A simple table join in ArcMap isn't working as there are multiple destination rows for NEAREST_PRP for every single pr_id row entry (orange arrow). For example, when PRP17_dis.pr_id = '0002' (one row), LP2106Q2_PRP17_adj.NEAR_FID = 1 has 9,422 corresponding rows that need the '0002' value.

I don't know how to approach this table update issue as it appears to require iterating through multi-row sub-queries. Given that the top table is large (6.13 million rows) I'd like to know if anyone can advise me on how to use arcpy or another approach to solve this? Any help would be most appreciated.

RandyBurton · ‎11-16-2017

I think you could use Richard Fairhurst‌'s Turbo Charging Data Manipulation with Python Cursors and Dictionaries.

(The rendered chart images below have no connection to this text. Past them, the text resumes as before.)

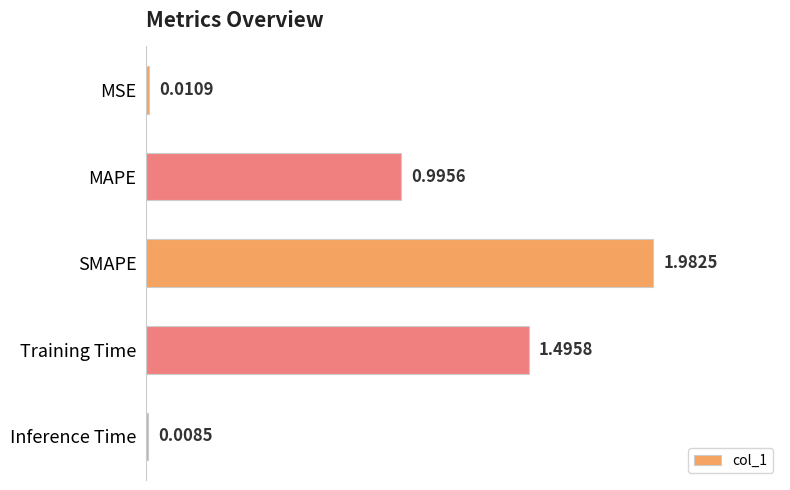

At which category does the chart reach its peak across all series?

SMAPE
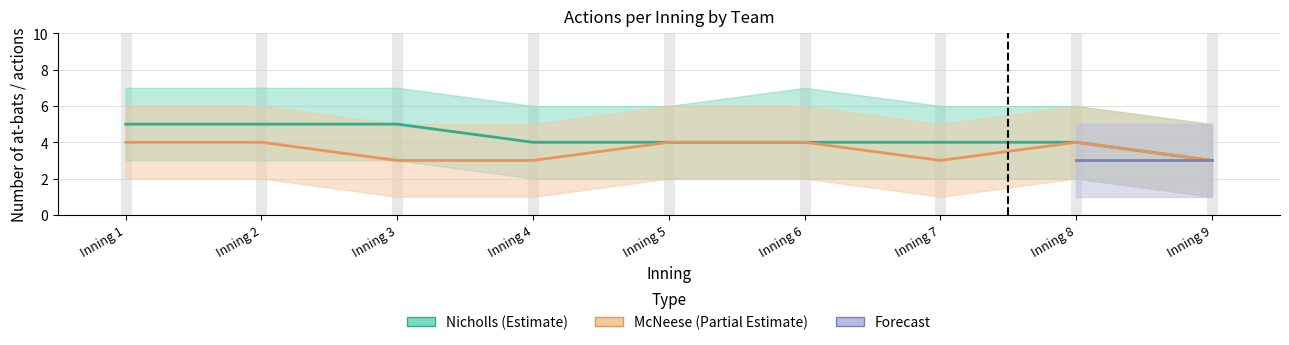

Reading left to right, transcribe all the data shown in this chart.

Nicholls_actions: 1=5	2=5	3=5	4=4	5=4	6=4	7=4	8=4	9=3
McNeese_actions: 1=4	2=4	3=3	4=3	5=4	6=4	7=3	8=4	9=3
Nicholls_upper: 1=7	2=7	3=7	4=6	5=6	6=7	7=6	8=6	9=5
Nicholls_lower: 1=3	2=3	3=3	4=2	5=2	6=2	7=2	8=2	9=1
McNeese_upper: 1=6	2=6	3=5	4=5	5=6	6=6	7=5	8=6	9=5
McNeese_lower: 1=2	2=2	3=1	4=1	5=2	6=2	7=1	8=2	9=1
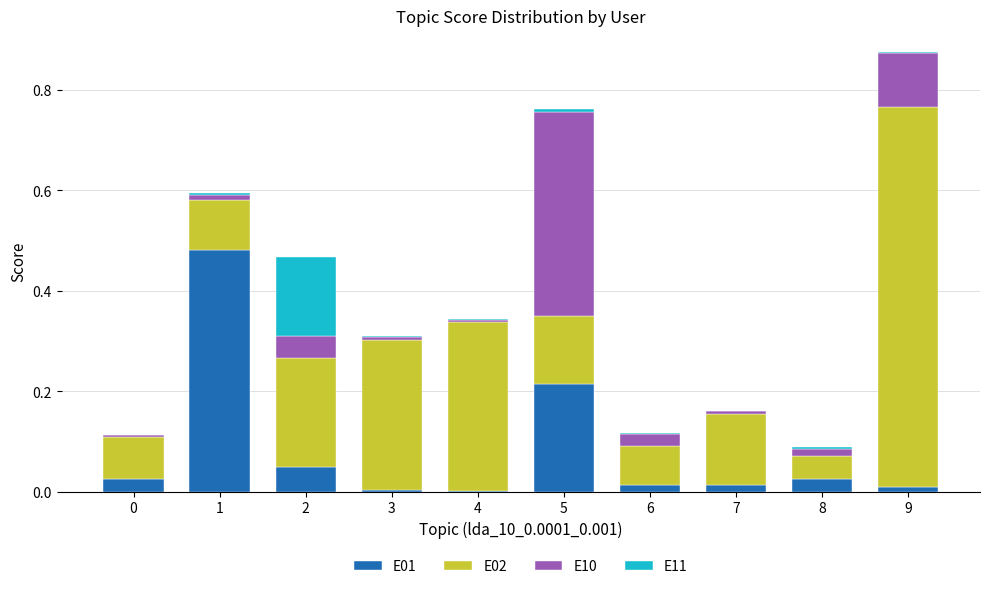

How many categories are shown in the chart?

10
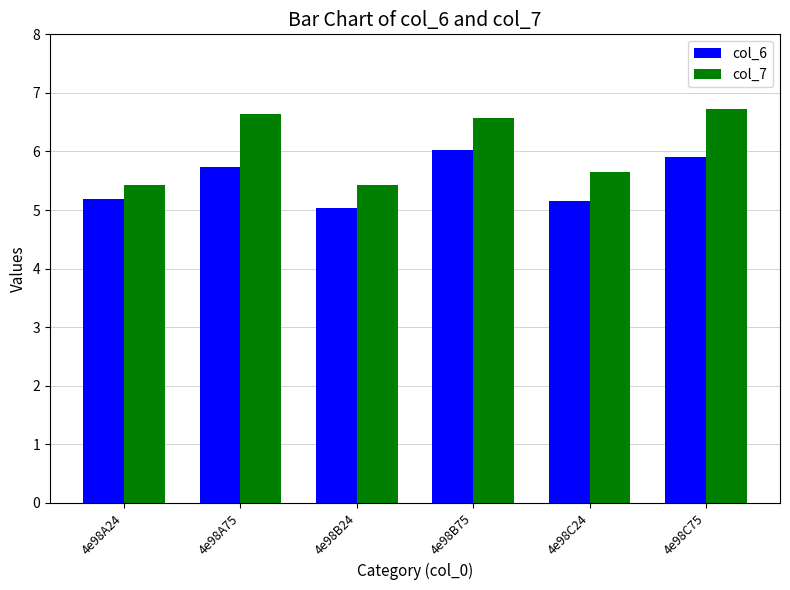

What is the difference between the highest and lowest values at 4e98B24?

0.4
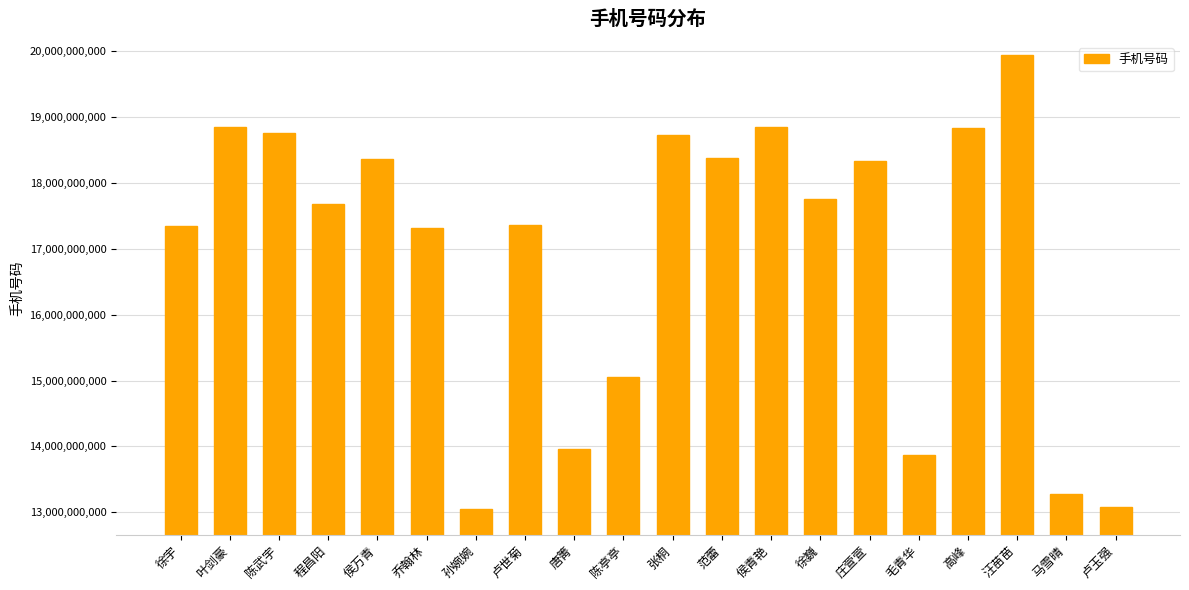

How many values are below 17756335002?

10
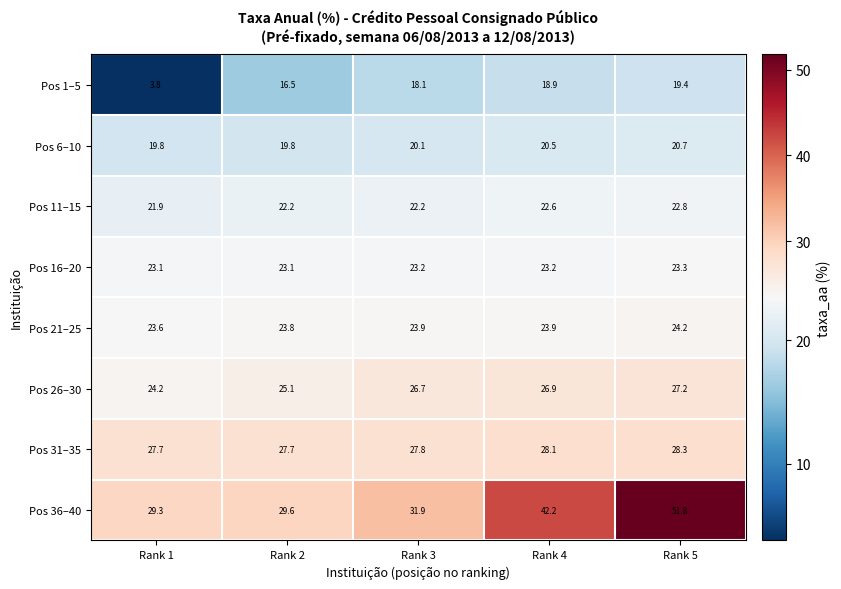

Read the Pos 21–25 value at Rank 5.

24.2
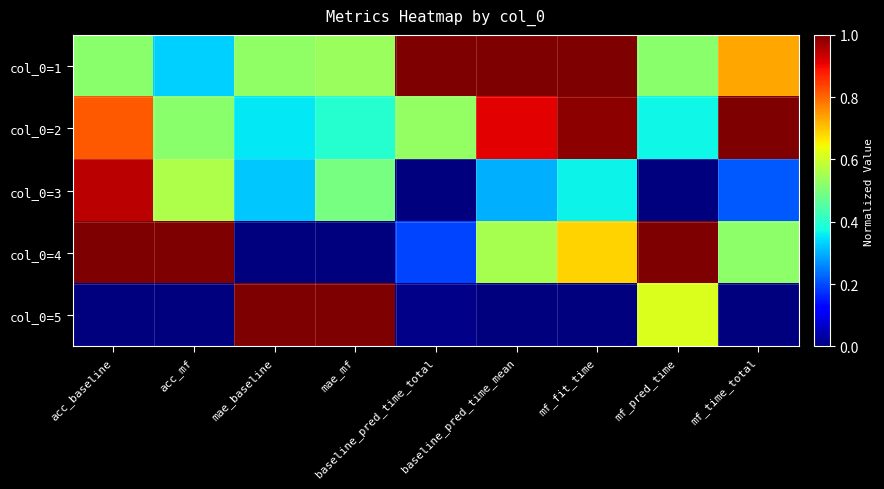

At which category is the sum across all series the highest?

acc_baseline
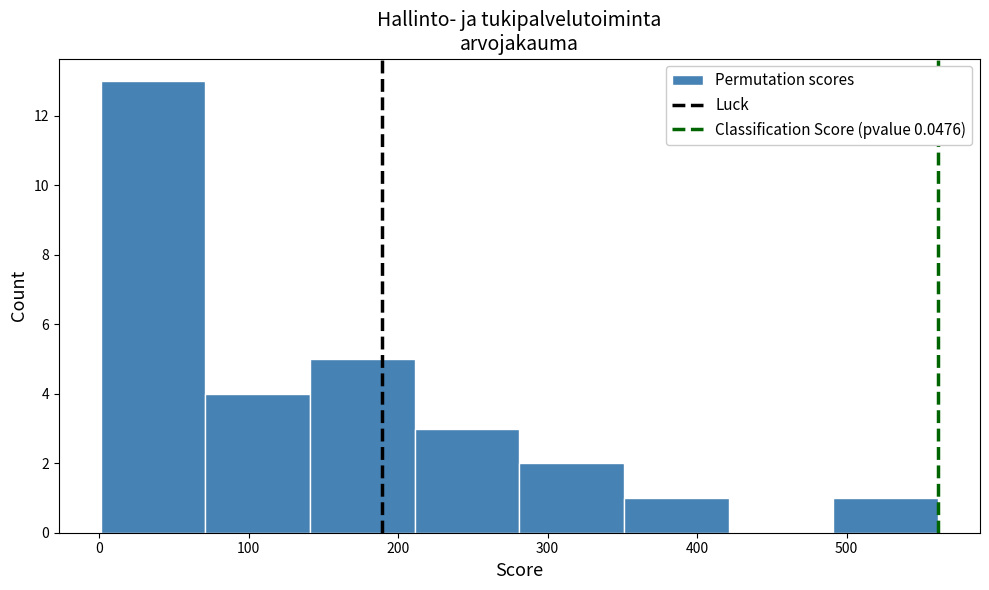

Reading left to right, transcribe this chart: for each bar, give the range it covers on the x-axis and its height. Neither the bar edges nor the heights are printed on the chart, so give them approximately, as read against the axes.

0 to 70: 13
70 to 140: 4
140 to 210: 5
210 to 280: 3
280 to 350: 2
350 to 420: 1
420 to 490: 0
490 to 560: 1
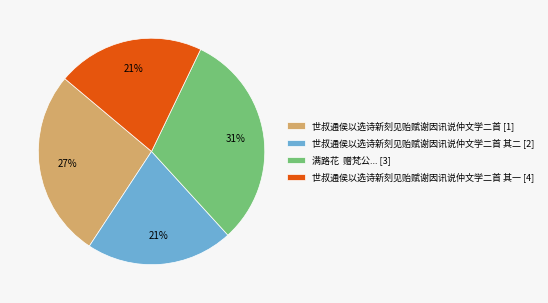

Does any single category account for the majority?

No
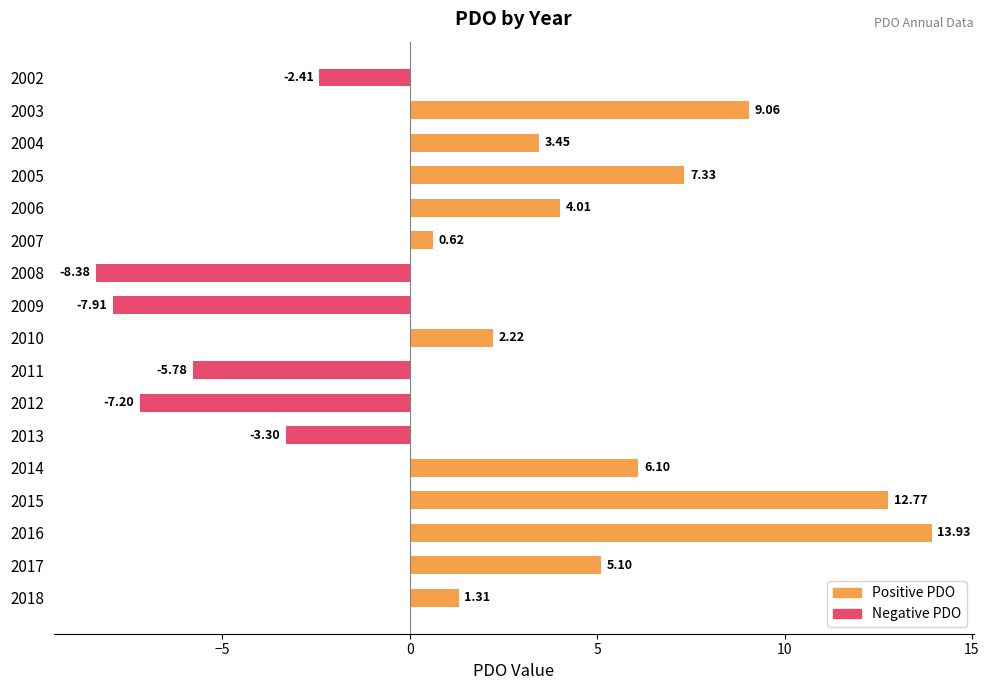

Are the bars grouped side by side (vs. stacked)?

No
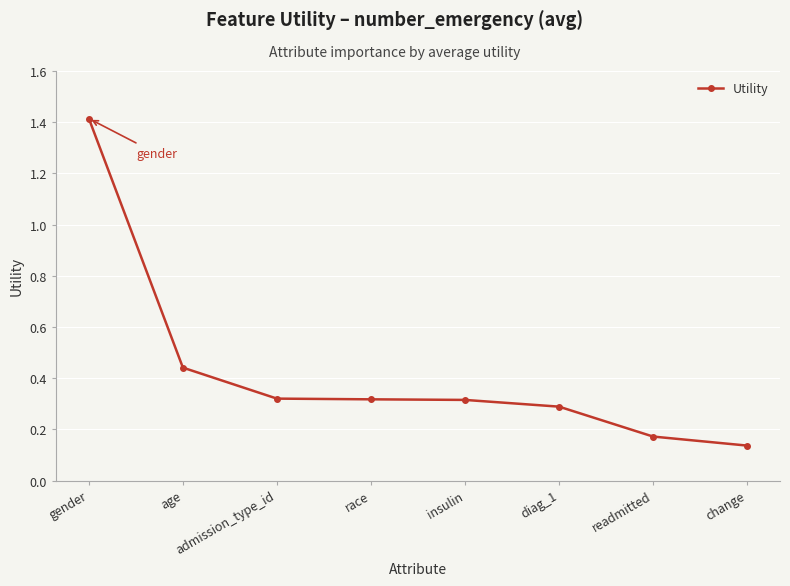

Is this an area chart (filled region under the line)?

No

Basically, read data from PRP17_dis into a dictionary using OBJECTID as the key and pr_id as the value. Then loop through the rows in 2106Q2_PRP17_adj and, where NEAR_FID equals the dictionary key, place the value into NEAREST_PRP. For code, see Richard's blog, Example 1.

JoshuaBixby · ‎11-17-2017

This should be doable through a join and field calculation. What exactly have you tried for joining? Did you use the GUI or ArcPy? What parameters did you set for the join?

GavanThomas · ‎11-26-2017

Hi Joshua,

Although I am grateful for Randy Burton pointing me to a great arcpy resource on cursors, I did manage to update the larger of the two tables using a join within the ArcMap GUI. I don't know why it didn't work previously - perhaps not enough available RAM at the time? - but once joined, the Field Calculator operation completed the update in about 90 minutes.

The join was based on LP2016Q2_PRP_adj.NEAR_FID = PRP17_dis.OBJECTID, then calculating LP2016Q2_PRP_adj.NEARPEST_PRP = PRP17_dis.pr_id.

I do think it's worth attempting the same update using the arcpy.da.cursor method, if only to see if it works faster than 90 minutes

JoshuaBixby · ‎11-27-2017

90 minutes seems absurdly long. What is the backend data store? An enterprise geodatabase? If so, what is your connection to the DBMS like? Are you using an edit session or not? If a file geodatabase, is it stored on a network file share?